Until I saw there was a Twitter Pitch opportunity on 6th January, open to all writers resident in Scotland. All major literary agencies and publishers in Scotland would be considering the pitches, an open door to the minds of the very people who could make it all happen.
But I wasn’t on Twitter. Bah humbug, I humphed as I created the swiftest of profiles @scattyscribbler and tussled my first test tweet into cyberspace.
I sat down to hone my pitches. It’s probably more accurate to say I barely got up, honing my pitches. I consulted friends, children, husband, the dog – until I had a hopeful clutch of characters (<140 – no, 135 because of hashtag) for each finished manuscript. I’m ready; I roared my silent battle cry in my heart. Let me at them!

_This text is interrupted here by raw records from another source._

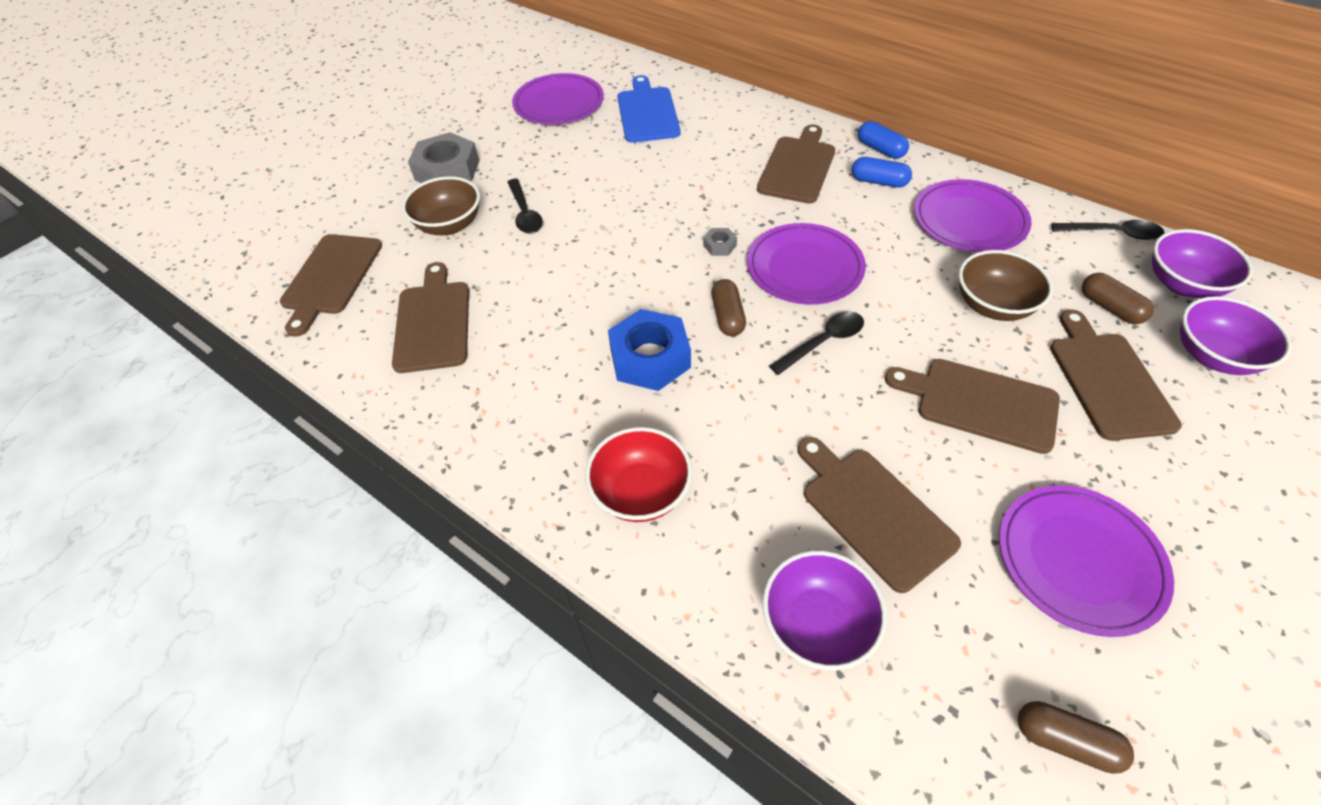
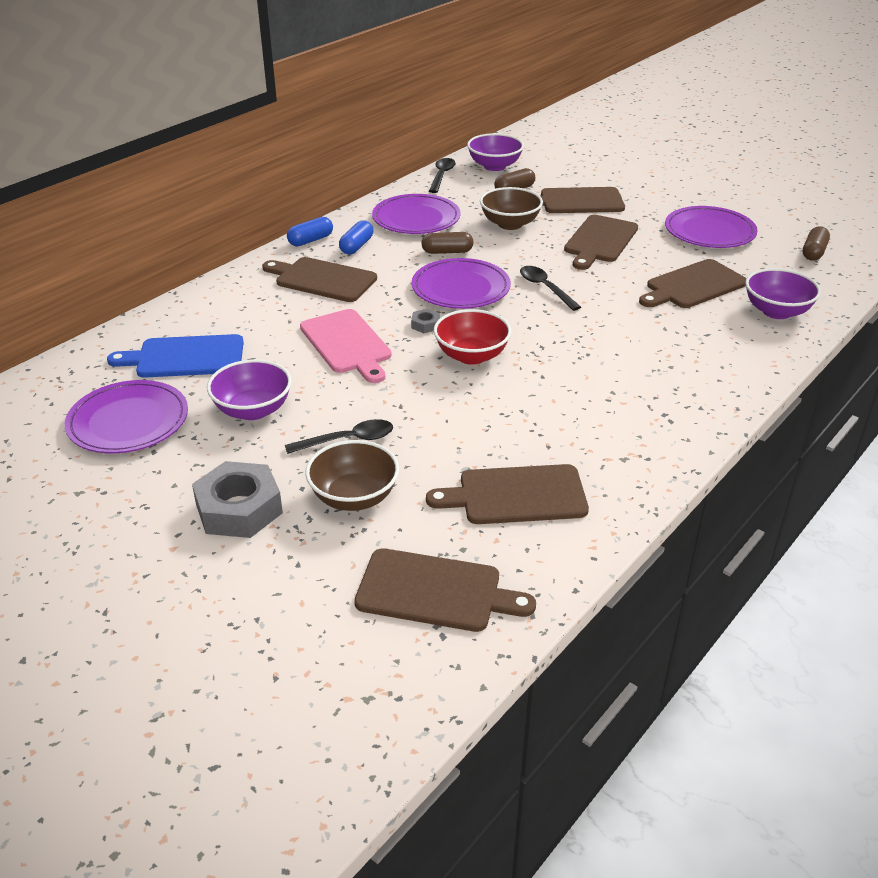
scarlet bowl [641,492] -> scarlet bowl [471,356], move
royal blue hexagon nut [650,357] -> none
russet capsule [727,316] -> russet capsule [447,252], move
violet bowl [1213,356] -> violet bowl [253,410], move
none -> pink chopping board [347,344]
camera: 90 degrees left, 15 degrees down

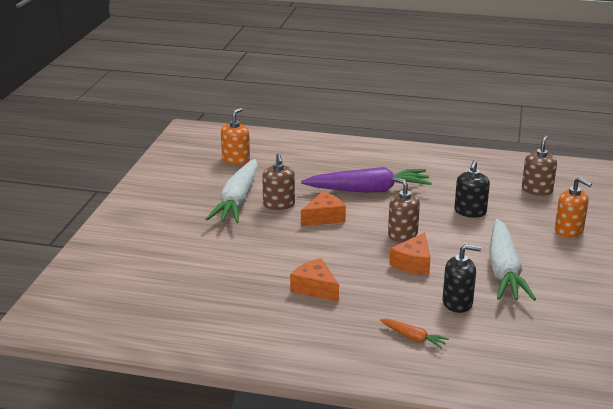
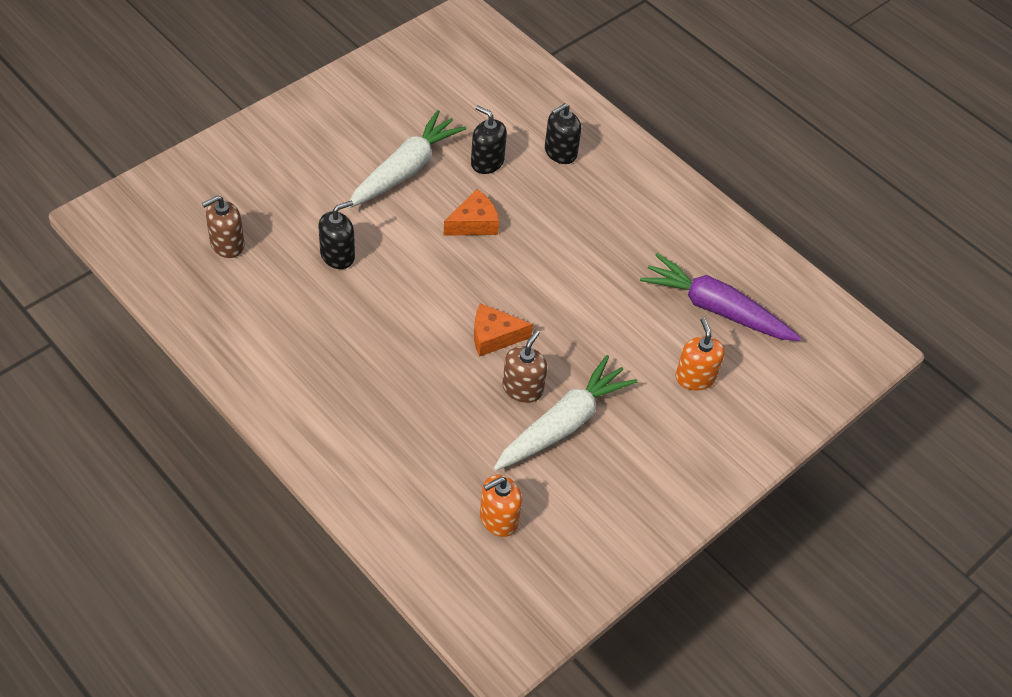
orange cheese wedge [315,288] -> none
violet toy carrot [368,190] -> violet toy carrot [716,309], move
orange toy carrot [413,337] -> black soap pump [560,152]
russet soap pump [402,234] -> none
orange soap pump [569,230] -> orange soap pump [695,377], move
camera: 150 degrees left, 25 degrees up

He day came and I tweeted my pitches, spaced out over the morning, quietly confident of at least some interest in something. Surely!
By lunchtime, the first of my writer friends got in touch. She had been asked to send a manuscript to an agent.
I pitched again.
Two more writer pals emailed joyfully that they had been approached.
I pitched more frantically.
Two MORE messages from yet different people. My inbox was exploding with positivity. Just not my positivity.
“Great news!” I answered. “Good Luck!” And I meant it, I really did. These are people I want to succeed! But it couldn’t float the sinking mass of misery in my own mind.
It was evening by the time I had a closer look at my pitches and realised – someone had favourited one of my tweets – someone whose face and profile I didn’t recognise. I looked more closely. Someone who works for a publishing company! A quick check with my personal twitter etiquette expert (thanks Fiona) – and she urged me to get in touch. Still a novice, I checked my microscopic piece of communication over and over: a nonchalant ‘Thanks for liking the pitch. Would you like to see more?’
But they asked to see the manuscript! And it’s gone.